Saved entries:

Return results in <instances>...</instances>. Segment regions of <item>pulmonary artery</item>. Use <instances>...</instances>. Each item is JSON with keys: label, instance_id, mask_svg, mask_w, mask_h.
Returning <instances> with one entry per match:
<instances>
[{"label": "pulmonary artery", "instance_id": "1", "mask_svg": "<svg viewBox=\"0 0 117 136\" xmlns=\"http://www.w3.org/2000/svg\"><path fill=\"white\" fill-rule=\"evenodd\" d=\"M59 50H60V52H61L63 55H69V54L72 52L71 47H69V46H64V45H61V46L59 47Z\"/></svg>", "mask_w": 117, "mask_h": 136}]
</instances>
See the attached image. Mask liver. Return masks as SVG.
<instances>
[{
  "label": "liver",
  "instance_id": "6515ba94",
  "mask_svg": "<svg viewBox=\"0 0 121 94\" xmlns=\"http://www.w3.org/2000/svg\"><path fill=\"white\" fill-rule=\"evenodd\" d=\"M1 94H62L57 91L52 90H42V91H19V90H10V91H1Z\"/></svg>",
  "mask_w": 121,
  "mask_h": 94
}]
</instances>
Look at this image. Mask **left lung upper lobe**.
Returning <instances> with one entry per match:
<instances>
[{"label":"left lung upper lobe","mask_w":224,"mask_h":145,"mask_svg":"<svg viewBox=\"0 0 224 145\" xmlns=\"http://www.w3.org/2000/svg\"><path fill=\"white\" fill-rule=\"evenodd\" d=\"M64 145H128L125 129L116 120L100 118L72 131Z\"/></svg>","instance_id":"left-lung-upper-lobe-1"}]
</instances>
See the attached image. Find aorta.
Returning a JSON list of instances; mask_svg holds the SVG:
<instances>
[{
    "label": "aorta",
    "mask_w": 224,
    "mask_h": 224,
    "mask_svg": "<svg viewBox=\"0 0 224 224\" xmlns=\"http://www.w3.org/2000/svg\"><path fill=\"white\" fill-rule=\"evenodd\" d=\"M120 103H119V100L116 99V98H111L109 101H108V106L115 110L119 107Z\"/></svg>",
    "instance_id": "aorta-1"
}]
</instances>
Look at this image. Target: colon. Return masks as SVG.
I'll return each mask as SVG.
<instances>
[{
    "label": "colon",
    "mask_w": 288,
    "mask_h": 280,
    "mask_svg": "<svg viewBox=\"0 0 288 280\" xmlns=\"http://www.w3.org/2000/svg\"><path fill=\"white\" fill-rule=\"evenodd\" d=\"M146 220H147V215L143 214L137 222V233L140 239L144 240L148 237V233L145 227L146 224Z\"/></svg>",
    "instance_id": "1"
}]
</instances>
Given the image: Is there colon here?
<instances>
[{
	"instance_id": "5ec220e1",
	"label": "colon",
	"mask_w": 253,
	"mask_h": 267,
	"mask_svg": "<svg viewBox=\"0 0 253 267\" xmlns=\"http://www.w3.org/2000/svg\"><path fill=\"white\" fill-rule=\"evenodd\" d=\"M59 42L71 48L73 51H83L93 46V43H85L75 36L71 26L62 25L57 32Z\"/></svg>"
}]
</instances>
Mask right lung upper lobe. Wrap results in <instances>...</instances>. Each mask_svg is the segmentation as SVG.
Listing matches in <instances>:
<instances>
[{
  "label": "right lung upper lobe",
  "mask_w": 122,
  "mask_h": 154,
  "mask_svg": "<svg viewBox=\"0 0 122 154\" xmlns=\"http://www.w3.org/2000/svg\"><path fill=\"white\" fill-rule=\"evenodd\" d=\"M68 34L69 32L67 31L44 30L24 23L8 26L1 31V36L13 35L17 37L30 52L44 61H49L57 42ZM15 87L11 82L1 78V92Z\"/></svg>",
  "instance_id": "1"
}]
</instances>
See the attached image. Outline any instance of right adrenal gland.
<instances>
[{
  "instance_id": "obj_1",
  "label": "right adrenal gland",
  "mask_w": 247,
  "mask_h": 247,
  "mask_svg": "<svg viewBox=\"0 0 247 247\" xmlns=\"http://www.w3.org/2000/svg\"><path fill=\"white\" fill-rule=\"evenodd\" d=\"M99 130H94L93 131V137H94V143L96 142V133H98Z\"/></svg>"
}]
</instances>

__PROBLEM TO WORK ON__:
How many of the lines above contain the string "masks"? Give only the number.

__THE COMPLETED TASK__:
2